After his wake-up fix, he felt much better. He felt like nothing at all was wrong in his world. Like all was right with the planet and he was flying toward a wondrous future where wealth and fame awaited him. Reality aside, Miller was always the optimist.
"By the way, who is the chick in the bedroom?" he asked the crew. "She's my sister," Chance answered. "You rotten-crotch douche bag." Everyone laughed at that. "Well, what's her name?" Miller asked. "Susan," Chance replied. "We'd better roll before she wakes up. I don't think she'll be too happy about last night and we need her wheels." With everyone stood, checked their pockets and headed for the door.
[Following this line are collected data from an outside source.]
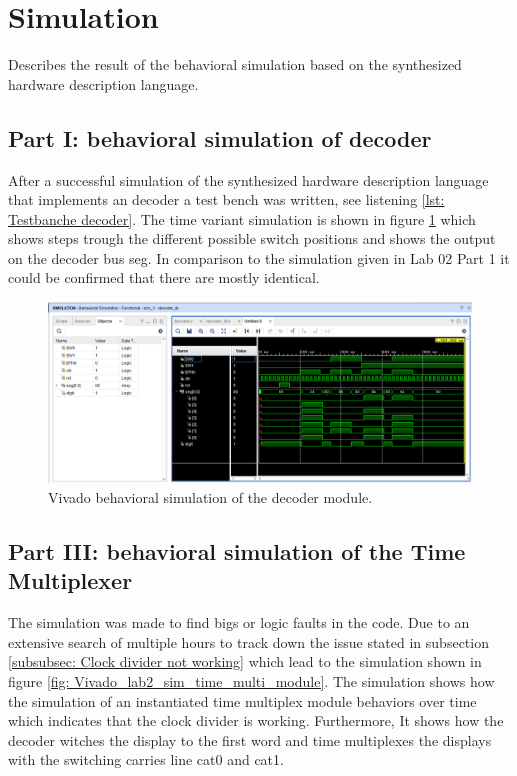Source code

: \section{Simulation} \label{sec: Simulation}
Describes the result of the behavioral simulation based on the synthesized hardware description language.

\subsection{Part I: behavioral simulation of decoder} \label{subsec: Part I: behavioral simulation of decoder}
After a successful simulation of the synthesized hardware description language that implements an decoder a test bench was written, see listening \ref{lst: Testbanche decoder}. The time variant simulation is shown in figure \ref{fig: Vivado_lab1_BS} which shows steps trough the different possible switch positions and shows the output on the decoder bus seg. In comparison to the simulation given in Lab 02 Part 1 it could be confirmed that there are mostly identical.

\begin{figure}[H]
	\centering
	\includegraphics[width=1.0\textwidth ]{01_images/Vivado_lab2_BS.PNG}
	\caption{Vivado behavioral simulation of the decoder module.}
	\label{fig: Vivado_lab1_BS}
\end{figure}

\subsection{Part III: behavioral simulation of the Time Multiplexer} \label{Part III: behavioral simulation of the Time Multiplexer}
The simulation was made to find bigs or logic faults in the code. Due to an extensive search of multiple hours to track down the issue stated in subsection \ref{subsubsec: Clock divider not working} which lead to the simulation shown in figure \ref{fig: Vivado_lab2_sim_time_multi_module}. The simulation shows how the simulation of an instantiated time multiplex module behaviors over time which indicates that the clock divider is working. Furthermore, It shows how the decoder witches the display to the first word and time multiplexes the displays with the switching carries line cat0 and cat1.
"Hey, shouldn't we leave her a note or something? What if she wakes up and calls the cops thinking we've ripped off her car?" Kevin asked.
"Already did it," Chance said. "It's cool. Besides, she'll probably sleep until tomorrow. She's so stoned she didn't know which galaxy she was in before she passed out."
When Kevin opened the door a blast of icy air pierced Miller's flimsy leather jacket and his shoulder muscles tightened from the cold. "Ouch!" he exclaimed. "Quick, get me to the car before I puke."
By the time the crew was rolling down Frontier Street in the '59 Chevy with the torn headliner the sun had slid away into the darkness, and the stars were glittering like a cheap sequined dress. The air was so cold that his breath turned to tiny crystal flakes when he exhaled, Miller noticed. "Christ, somebody put some glass in that hole," he said. "I'm freezing back here."